I was not her only son…I was just the one going off to war. She was still young.
The year past quickly. I wrote to her as often as possible, hoping she would not worry about me. I wrote to her about the humorous things…the lighthearted stories of the young men and women I was proud to serve with. Oh, what stories I could tell. I will not get into the “real stories” for they are not pleasant to write nor think about.
When I got my orders to return to “The World,” my first thoughts were of my Mom. I was eager to see her so she would know that her Marine Son was OK. I met a fine gentlemen on the plane who drove me to the factory where my parents worked. I arrived just before quitting time and found my Dad as he was punching out to go home. That was the only time I remember him hugging me. He introduced me to all of his coworkers as his Marine Son. He must have been a proud Marine Dad.
We walked out to the car where my Mom was waiting…unaware that I was there. I opened the passenger door and said “Move over lady.” She instantly had me in a bear hug repeating, “My son, my son,” and crying “The Cry of Relief” of a Marine Mother. That’s when I noticed something was different.

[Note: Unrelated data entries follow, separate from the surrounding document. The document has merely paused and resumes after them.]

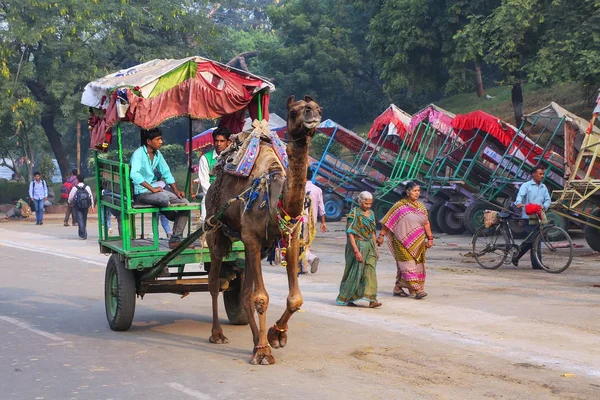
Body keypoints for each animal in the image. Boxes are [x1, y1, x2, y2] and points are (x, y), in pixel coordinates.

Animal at [204, 95, 322, 364]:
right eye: (293, 112)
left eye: (318, 108)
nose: (312, 113)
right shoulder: (252, 238)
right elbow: (261, 297)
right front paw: (264, 351)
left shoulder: (289, 238)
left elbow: (294, 298)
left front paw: (274, 336)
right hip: (216, 231)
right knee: (214, 281)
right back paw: (218, 334)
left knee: (245, 291)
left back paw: (256, 340)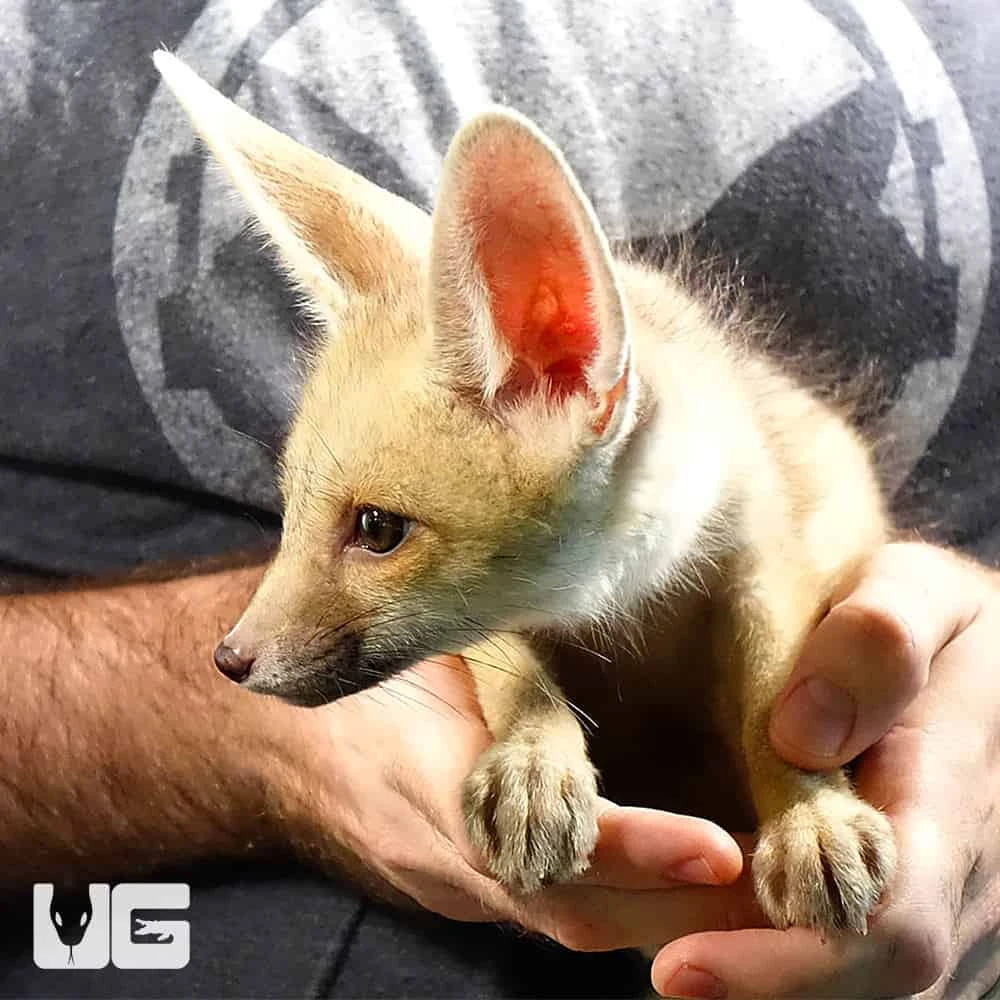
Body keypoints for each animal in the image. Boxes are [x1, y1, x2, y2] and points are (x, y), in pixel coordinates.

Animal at [154, 51, 897, 938]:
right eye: (289, 512)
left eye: (377, 528)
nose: (227, 660)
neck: (628, 604)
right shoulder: (502, 622)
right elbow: (509, 660)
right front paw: (535, 761)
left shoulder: (765, 555)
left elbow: (772, 696)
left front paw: (811, 813)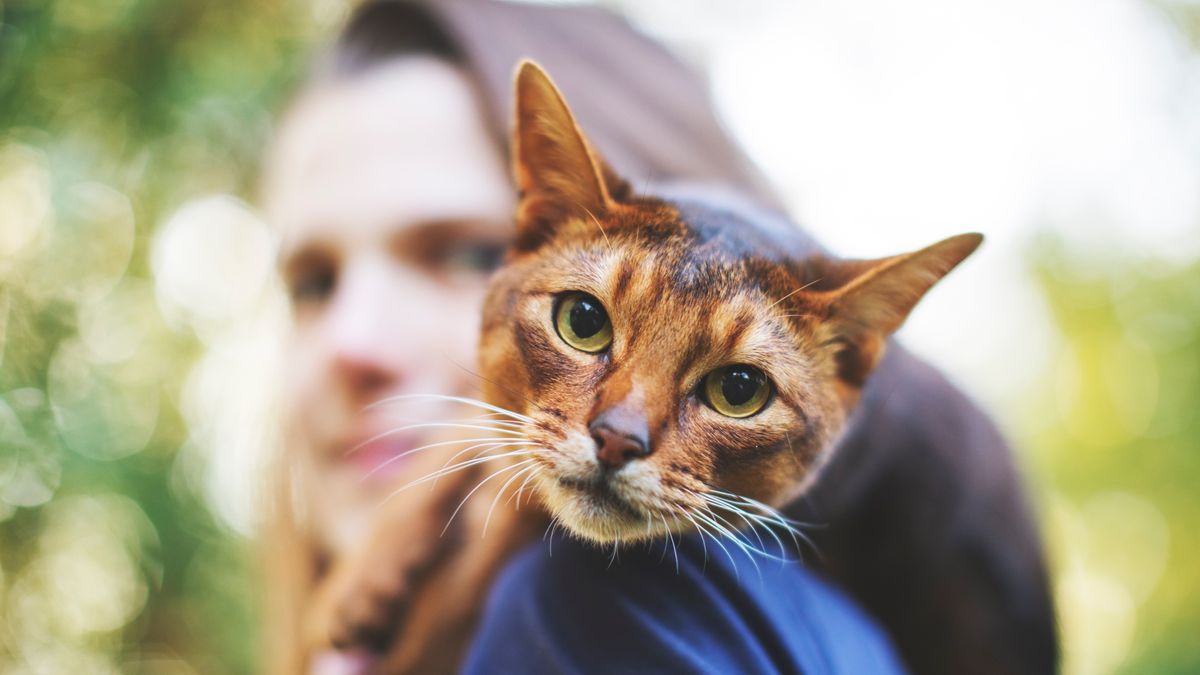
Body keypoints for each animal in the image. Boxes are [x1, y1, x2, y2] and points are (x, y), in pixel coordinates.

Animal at [309, 63, 1060, 672]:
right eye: (583, 321)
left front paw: (408, 636)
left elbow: (470, 590)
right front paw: (360, 581)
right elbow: (467, 428)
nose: (617, 440)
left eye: (739, 389)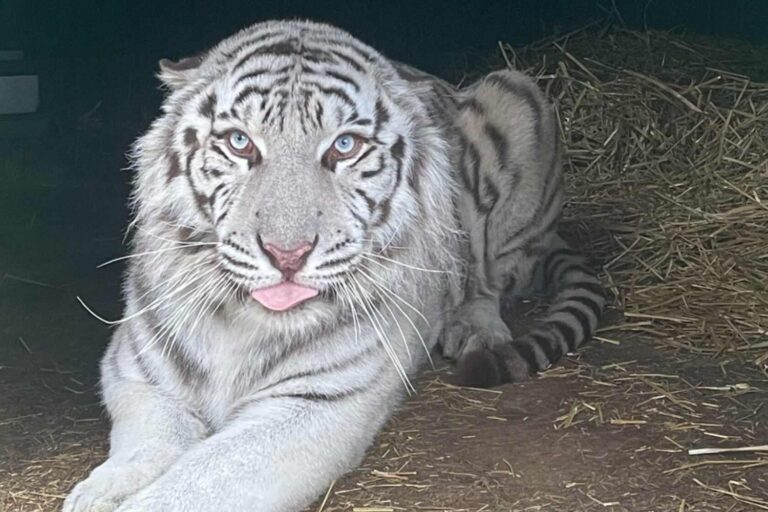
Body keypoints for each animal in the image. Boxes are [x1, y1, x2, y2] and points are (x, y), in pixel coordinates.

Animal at [63, 19, 604, 512]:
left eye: (345, 147)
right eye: (239, 142)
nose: (287, 254)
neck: (238, 322)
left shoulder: (318, 403)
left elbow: (202, 478)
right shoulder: (137, 376)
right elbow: (150, 443)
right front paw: (98, 493)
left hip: (516, 96)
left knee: (492, 277)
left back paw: (477, 329)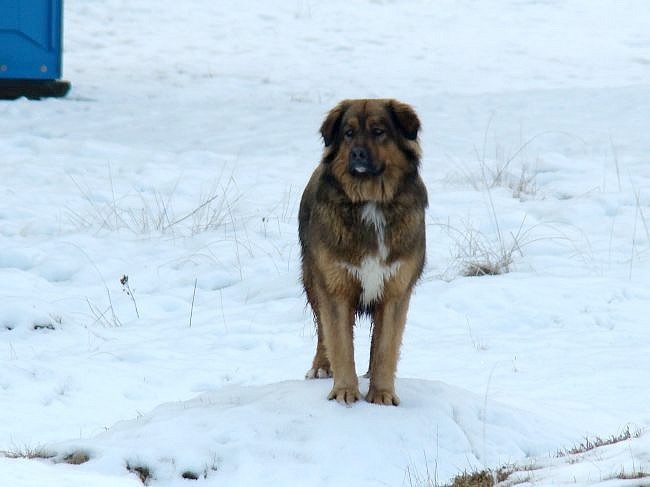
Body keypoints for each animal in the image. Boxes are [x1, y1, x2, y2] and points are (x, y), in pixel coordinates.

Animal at [298, 97, 426, 406]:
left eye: (379, 131)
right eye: (348, 133)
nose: (357, 154)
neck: (371, 201)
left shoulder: (395, 290)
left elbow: (385, 347)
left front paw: (382, 394)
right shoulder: (334, 285)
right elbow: (340, 343)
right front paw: (345, 391)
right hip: (312, 278)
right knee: (322, 331)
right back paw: (321, 366)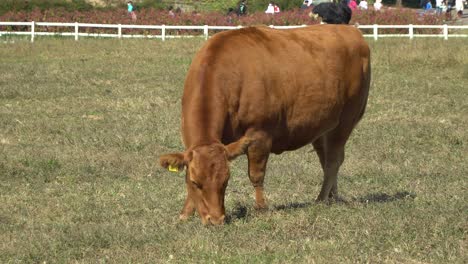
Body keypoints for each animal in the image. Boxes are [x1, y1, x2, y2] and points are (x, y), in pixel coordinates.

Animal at [159, 24, 372, 225]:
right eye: (196, 182)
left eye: (226, 181)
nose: (216, 220)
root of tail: (351, 31)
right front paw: (186, 213)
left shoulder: (259, 134)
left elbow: (256, 174)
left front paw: (261, 208)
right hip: (322, 127)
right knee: (327, 159)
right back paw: (332, 197)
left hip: (346, 120)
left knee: (333, 160)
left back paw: (321, 198)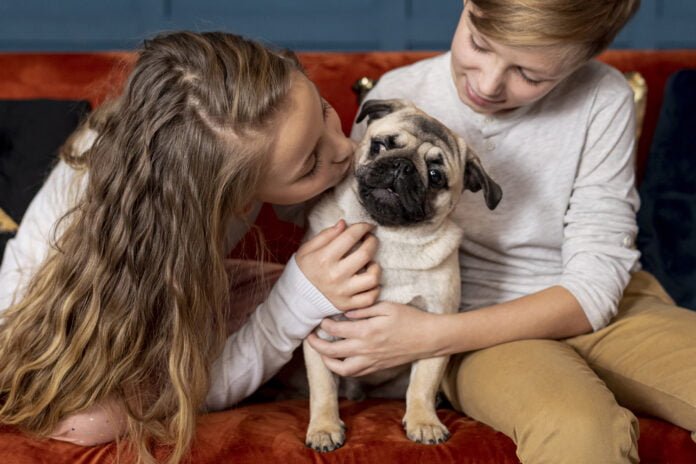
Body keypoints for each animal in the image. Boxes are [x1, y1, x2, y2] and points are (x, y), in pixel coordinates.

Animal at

She had aged. In the year I had been away, she had gained “worry wrinkles” and gray hair. She was no longer young. She had watched every newscast and read every paper hoping (on one hand) to see her son’s face and fearing (on the other) that she might.
The wondering, the worrying, the sleepless nights, and the war had taken her youth. She was now old, but still a proud Marine Mom…A Marine Mom with amazing inner strength.